$25
1. Nearest Neighbor. In this question, we will study the performance of the Nearest Neighbor (NN) algorithm on the MNIST dataset. The MNIST dataset consists of images of handwritten digits, along with their labels. Each image has 28×28 pixels, where each pixel is in grayscale scale, and can get an integer value from 0 to 255. Each label is a digit between 0 and 9. The dataset has 70,000 images. Althought each image is square, we treat it as a vector of size 784.
The MNIST dataset can be loaded with sklearn as follows:
from sklearn.datasets import fetch_openml
mnist = fetch_openml(’mnist_784’)
data = mnist[’data’]
labels = mnist[’target’]
Loading the dataset might take a while when first run, but will be immediate later. See http://scikit-learn.org/stable/datasets/mldata.html for more details. Define the training and test set of images as follows:
import numpy.random
idx = numpy.random.RandomState(0).choice(70000, 11000)
train = data[idx[:10000], :].astype(int)
train_labels = labels[idx[:10000]]
test = data[idx[10000:], :].astype(int)
test_labels = labels[idx[10000:]]
It is recommended to use numpy and scipy where possible for speed, especially in distance computations.
(a) Write a function that accepts as input: (i) a set of images; (ii) a vector of labels,corresponding to the images (ii) a query image; and (iii) a number k. The function will implement the k-NN algorithm to return a prediction of the query image, given the given label set of images. The function will use the k nearest neighbors, using the Euclidean L2 metric. In case of a tie between the k labels of neighbors, it will choose an arbitrary option.

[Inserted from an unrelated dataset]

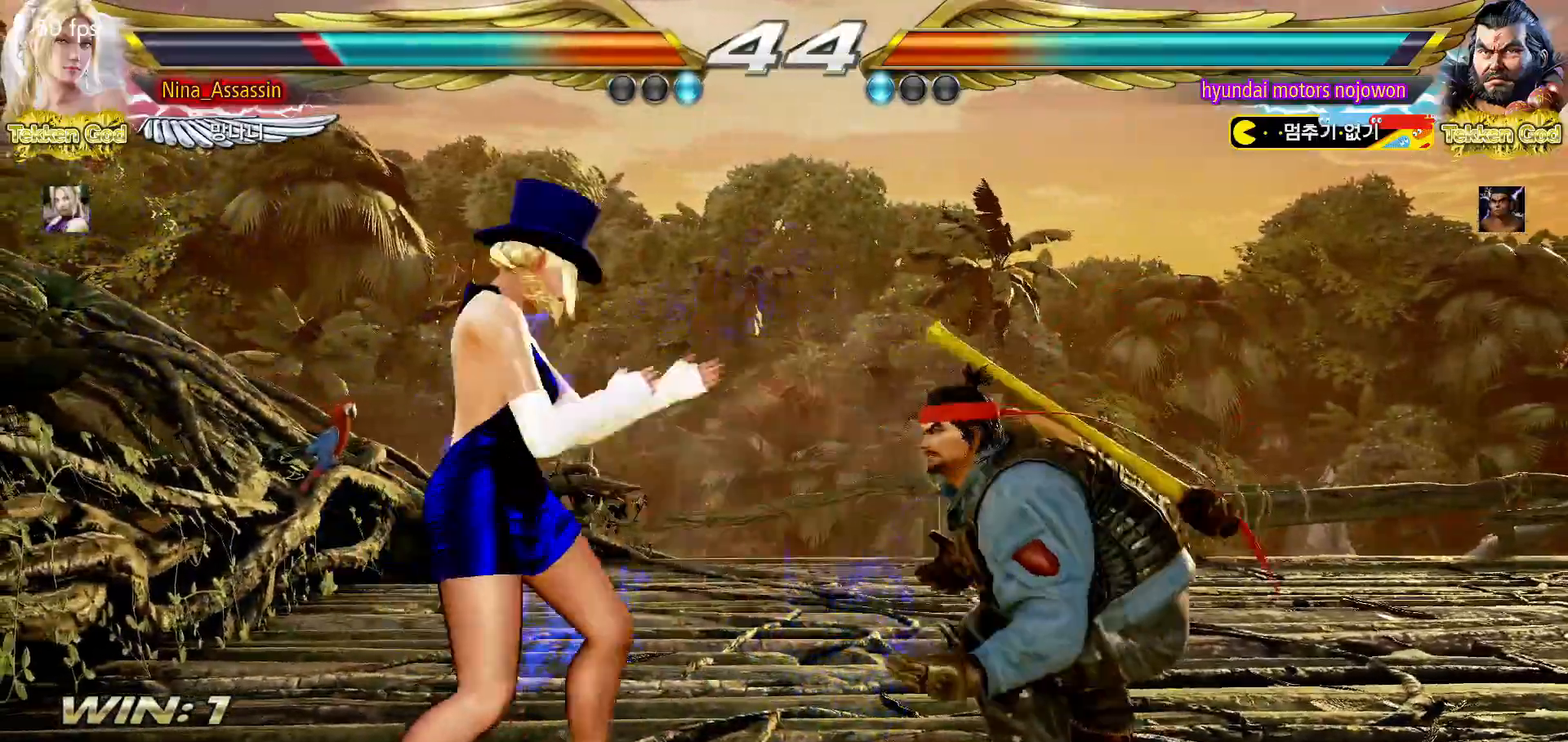
{"dt_ms": 500, "buttons": [], "left_stick": "down-left", "events": [[167, "left_stick", "center"], [217, "left_stick", "left"], [483, "left_stick", "down-left"]]}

(b) Run the algorithm using the first n = 1000 training images, on each of the test images, using k = 10. What is the accuracy of the prediction (measured by 0-1 loss; i.e. the percentage of correct classifications)? What would you expect from a completely random predictor?
(c) Plot the prediction accuracy as a function of k, for k = 1,...,100 and n = 1000. Discuss the results. What is the best k?
(d) Using k = 1, run the algorithm on an increasing number of training images. Plot the prediction accuracy as a function of n = 100,200,...,5000. Discuss the results.